> _What you are asked to do_
Write out the rows word for word, from the first line through the line containing "蠟筆小新-保冷暖便當袋-藍/綠", with both included.

(Dataset entries Opens)

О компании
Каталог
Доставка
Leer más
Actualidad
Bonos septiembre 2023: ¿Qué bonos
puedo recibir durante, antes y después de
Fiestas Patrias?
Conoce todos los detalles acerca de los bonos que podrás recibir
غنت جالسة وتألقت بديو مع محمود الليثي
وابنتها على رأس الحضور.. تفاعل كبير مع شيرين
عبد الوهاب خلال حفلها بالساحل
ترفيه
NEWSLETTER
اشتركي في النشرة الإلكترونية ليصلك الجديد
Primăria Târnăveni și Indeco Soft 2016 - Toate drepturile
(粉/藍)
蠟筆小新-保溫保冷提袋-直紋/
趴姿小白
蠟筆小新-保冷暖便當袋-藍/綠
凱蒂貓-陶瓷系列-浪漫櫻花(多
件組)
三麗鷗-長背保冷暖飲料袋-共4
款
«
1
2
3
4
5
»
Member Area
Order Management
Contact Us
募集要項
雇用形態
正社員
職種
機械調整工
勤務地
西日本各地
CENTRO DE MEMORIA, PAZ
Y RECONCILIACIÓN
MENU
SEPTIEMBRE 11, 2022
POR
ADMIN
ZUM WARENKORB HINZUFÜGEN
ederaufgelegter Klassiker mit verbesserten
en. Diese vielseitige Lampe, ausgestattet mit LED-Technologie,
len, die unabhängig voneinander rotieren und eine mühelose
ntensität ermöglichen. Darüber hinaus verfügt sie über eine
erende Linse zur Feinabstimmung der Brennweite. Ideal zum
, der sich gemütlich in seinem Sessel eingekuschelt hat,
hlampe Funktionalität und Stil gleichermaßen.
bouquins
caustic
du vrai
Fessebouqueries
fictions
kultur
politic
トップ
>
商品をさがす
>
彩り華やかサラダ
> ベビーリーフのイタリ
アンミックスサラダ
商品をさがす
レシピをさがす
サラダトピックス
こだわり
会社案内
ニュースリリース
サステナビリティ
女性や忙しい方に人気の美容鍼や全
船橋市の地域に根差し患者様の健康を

(Dataset entries Closes)

> _Task response_
О компании
Каталог
Доставка
Leer más
Actualidad
Bonos septiembre 2023: ¿Qué bonos
puedo recibir durante, antes y después de
Fiestas Patrias?
Conoce todos los detalles acerca de los bonos que podrás recibir
غنت جالسة وتألقت بديو مع محمود الليثي
وابنتها على رأس الحضور.. تفاعل كبير مع شيرين
عبد الوهاب خلال حفلها بالساحل
ترفيه
NEWSLETTER
اشتركي في النشرة الإلكترونية ليصلك الجديد
Primăria Târnăveni și Indeco Soft 2016 - Toate drepturile
(粉/藍)
蠟筆小新-保溫保冷提袋-直紋/
趴姿小白
蠟筆小新-保冷暖便當袋-藍/綠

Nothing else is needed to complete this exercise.